Loving someone, while a beautiful gesture, simply isn’t enough. You can love someone at your maximum capacity, and it still may not have the intended results because your partner isn’t receiving the love you’re showing. This happens when you don’t know your partner’s love language. If you’re not sure of your or your partner’s love language take the quiz here: https://www.5lovelanguages.com/quizzes/
Once you’ve discovered the ways you & your partner prefer to give and receive love, check out some ideas below on how to show it!
Words of Affirmation
You may want to have a sweet scavenger hunt by placing notes of all the things you love about your partner in random places like in their briefcase or bag to exclaim how you love the way they work so hard in pursuing their goals. Perhaps you can place a note on the inside of a kitchen cabinet door to say you love when she cooks, etc. Get creative!
Turn up the heat on a traditional massage and opt for a tantric massage. Tantra has some sexualized connotations because it’s one of the few spiritual practices where it is believed that sex can bring you to a higher state of consciousness, whereas it may seem taboo in other sacred spaces, but tantra is more than just that. Tantra is about connection. When you practice Tantra you are connecting all your energies: mind, body, & soul. Treat your lover to a real authentic experience that is focused on connected receiving. That may sound like an oxymoron, but it’s about connecting to your partner in a non-verbal manner. Listen to your partner's body and let it guide you. The first step is prepping your partner to be in the mental space to simply receive and nothing more. Allow reciprocity to fall by the wayside and give your partner the opportunity to indulge in what feels, smells, looks good to them and stimulates their body.
Acts of Service
Let your partner take a load off and have all the chores out of the way. Dishes done, beds made, bathroom glistening, trash taken out, all the things that say, we’re a team and these are our shared responsibilities so you don’t have to experience burnout because you have me…. Whew! It sends all the right messages.
When your lover’s language of love is quality time, your presence is the gift. That means undivided attention, engaging in an activity together or having an intimate conversation with one another. Finding ways to bond and engage with one another is the ultimate act of intimacy here.
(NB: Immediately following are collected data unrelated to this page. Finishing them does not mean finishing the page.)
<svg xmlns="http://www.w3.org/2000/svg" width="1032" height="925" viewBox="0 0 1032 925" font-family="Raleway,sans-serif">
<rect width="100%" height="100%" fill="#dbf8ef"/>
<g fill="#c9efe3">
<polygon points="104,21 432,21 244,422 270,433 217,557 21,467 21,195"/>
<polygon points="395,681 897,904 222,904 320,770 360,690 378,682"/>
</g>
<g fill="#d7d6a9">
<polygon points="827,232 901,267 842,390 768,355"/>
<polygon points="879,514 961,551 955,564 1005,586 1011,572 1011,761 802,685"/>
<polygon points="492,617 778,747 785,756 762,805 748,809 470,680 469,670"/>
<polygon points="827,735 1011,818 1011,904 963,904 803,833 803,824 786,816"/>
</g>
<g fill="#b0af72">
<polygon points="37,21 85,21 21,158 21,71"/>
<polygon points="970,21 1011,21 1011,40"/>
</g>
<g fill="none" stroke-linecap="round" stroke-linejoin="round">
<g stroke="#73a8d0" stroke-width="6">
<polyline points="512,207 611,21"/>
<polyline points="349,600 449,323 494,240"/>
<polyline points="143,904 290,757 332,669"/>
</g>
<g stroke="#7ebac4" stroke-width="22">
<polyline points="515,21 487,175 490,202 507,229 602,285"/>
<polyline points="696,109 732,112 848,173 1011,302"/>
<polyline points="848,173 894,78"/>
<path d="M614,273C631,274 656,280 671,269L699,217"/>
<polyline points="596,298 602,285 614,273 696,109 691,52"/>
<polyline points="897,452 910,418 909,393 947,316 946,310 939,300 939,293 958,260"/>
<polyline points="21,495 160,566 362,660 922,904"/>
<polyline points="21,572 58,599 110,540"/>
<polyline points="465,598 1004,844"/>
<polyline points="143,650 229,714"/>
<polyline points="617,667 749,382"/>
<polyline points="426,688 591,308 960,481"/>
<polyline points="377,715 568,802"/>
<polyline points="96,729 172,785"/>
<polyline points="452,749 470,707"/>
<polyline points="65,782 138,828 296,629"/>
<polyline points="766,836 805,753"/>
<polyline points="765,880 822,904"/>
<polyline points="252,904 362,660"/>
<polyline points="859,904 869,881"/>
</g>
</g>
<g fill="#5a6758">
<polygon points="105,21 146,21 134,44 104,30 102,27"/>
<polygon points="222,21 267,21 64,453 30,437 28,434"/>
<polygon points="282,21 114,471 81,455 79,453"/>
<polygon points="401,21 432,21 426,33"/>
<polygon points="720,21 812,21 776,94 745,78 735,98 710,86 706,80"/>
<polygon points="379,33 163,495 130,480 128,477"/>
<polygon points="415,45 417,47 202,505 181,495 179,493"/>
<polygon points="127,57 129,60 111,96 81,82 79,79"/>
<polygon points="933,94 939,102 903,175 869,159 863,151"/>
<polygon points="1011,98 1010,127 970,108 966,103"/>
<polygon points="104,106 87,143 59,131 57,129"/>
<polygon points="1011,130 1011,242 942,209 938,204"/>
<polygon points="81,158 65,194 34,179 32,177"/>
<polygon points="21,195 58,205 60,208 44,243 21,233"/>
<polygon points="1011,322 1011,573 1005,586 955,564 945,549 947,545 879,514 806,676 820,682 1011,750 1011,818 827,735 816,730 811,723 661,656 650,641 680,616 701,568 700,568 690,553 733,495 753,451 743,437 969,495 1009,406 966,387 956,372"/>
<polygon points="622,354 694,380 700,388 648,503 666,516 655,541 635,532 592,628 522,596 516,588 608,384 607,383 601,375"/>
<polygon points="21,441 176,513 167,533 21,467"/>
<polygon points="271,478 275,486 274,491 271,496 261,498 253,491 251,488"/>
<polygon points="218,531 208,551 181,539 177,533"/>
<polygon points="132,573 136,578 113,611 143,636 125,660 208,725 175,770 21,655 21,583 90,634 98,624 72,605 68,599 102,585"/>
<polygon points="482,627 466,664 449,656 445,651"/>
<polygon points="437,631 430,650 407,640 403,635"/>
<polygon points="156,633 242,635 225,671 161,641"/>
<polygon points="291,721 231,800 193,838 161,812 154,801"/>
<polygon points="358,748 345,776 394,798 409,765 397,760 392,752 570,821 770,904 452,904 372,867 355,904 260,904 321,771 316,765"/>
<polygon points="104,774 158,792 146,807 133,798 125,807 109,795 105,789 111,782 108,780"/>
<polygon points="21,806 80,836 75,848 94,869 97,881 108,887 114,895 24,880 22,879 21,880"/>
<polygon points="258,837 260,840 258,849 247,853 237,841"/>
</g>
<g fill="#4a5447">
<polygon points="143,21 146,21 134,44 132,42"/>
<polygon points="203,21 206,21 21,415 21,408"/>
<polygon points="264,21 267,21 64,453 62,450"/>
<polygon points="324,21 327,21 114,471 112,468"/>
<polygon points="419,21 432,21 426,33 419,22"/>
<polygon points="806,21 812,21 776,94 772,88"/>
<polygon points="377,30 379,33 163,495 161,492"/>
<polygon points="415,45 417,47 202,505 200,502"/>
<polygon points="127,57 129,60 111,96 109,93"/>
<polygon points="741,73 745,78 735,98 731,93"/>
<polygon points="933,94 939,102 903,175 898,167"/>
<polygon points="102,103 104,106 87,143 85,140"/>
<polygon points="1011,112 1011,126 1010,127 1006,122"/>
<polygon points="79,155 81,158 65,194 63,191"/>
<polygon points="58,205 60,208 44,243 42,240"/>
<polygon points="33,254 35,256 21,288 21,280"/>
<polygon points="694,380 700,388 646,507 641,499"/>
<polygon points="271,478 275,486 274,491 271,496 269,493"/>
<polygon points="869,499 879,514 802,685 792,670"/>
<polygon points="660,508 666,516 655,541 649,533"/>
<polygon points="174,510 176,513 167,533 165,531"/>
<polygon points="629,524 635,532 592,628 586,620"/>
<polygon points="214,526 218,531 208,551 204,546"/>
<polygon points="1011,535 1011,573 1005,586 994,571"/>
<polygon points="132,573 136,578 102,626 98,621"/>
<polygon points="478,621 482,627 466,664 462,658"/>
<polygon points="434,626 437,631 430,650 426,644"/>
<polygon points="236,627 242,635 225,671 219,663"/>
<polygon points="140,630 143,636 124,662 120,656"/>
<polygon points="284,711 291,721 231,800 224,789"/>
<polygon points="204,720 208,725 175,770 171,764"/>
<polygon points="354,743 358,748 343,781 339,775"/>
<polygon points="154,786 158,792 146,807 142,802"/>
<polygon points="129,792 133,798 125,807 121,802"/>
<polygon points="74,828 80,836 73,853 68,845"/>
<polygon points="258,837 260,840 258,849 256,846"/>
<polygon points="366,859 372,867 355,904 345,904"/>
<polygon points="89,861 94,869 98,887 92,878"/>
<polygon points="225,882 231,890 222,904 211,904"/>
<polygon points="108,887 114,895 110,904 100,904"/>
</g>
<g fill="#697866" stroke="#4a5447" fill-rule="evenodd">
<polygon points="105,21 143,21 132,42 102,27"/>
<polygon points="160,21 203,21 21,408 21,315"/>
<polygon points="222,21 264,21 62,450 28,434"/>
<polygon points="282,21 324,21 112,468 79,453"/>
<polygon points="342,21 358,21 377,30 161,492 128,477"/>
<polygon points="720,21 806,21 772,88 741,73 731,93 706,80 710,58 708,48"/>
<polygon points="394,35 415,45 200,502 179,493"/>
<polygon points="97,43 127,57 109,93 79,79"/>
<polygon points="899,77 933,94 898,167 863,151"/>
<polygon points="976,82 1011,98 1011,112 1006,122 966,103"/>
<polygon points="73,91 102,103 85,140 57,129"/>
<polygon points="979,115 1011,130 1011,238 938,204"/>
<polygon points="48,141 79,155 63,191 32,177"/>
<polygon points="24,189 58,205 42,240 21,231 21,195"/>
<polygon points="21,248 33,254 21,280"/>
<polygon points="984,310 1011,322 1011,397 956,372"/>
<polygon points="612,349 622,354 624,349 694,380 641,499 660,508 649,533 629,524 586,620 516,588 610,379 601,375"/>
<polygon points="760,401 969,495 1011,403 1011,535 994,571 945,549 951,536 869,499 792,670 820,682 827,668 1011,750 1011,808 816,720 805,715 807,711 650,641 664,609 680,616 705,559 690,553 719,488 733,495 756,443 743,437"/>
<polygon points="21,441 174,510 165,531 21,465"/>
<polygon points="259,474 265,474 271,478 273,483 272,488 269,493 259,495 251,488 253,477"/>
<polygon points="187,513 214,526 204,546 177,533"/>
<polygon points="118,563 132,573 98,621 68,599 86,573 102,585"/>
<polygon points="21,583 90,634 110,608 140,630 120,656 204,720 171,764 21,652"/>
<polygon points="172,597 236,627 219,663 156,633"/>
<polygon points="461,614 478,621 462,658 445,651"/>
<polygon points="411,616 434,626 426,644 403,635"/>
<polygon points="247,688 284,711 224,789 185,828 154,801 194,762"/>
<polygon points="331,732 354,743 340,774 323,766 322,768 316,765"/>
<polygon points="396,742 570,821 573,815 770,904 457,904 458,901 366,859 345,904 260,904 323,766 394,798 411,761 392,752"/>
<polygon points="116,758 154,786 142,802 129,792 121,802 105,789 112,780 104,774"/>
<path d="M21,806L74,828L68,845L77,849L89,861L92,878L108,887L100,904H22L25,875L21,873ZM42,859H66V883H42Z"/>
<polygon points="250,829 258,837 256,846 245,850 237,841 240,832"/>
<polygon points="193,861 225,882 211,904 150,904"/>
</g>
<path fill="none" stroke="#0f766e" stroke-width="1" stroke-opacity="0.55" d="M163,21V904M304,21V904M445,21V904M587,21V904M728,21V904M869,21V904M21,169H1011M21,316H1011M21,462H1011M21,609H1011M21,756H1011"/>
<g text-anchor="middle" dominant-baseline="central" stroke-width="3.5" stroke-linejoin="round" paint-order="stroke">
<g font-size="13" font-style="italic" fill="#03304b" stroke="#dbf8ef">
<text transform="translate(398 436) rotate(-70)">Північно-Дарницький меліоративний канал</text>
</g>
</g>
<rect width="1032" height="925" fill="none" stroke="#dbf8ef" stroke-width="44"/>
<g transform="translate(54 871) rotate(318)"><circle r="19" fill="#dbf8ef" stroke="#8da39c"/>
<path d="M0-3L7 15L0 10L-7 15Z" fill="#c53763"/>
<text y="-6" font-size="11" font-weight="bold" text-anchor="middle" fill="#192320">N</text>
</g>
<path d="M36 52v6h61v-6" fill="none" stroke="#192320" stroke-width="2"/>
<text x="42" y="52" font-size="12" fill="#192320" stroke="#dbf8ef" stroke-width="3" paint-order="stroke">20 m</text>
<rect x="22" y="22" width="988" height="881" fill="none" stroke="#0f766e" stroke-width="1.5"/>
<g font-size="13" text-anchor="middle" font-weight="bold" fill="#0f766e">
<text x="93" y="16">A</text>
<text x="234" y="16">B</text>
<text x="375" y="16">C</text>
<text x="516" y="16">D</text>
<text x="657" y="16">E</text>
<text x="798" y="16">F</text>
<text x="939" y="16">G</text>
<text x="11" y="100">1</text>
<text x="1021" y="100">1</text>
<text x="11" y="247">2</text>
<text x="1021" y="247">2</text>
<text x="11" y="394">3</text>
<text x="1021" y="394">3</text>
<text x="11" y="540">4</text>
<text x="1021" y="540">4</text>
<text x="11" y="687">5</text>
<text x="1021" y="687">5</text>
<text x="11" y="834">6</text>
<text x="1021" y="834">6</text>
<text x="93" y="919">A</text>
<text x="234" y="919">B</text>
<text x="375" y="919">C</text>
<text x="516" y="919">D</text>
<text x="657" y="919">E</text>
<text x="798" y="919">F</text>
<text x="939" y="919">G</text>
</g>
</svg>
With so many social outdoor activities restricted at the moment this is an ideal time to put in special personal time with your significant other.
Here’s the thing that many people get wrong with gifts. These don’t have to be super expensive gifts. It’s really the thought that counts when it comes to this love language. A personalized trinket, picking up their favorite go-to snack from the store, or a gift that shows you were listening to your partner is very appreciated.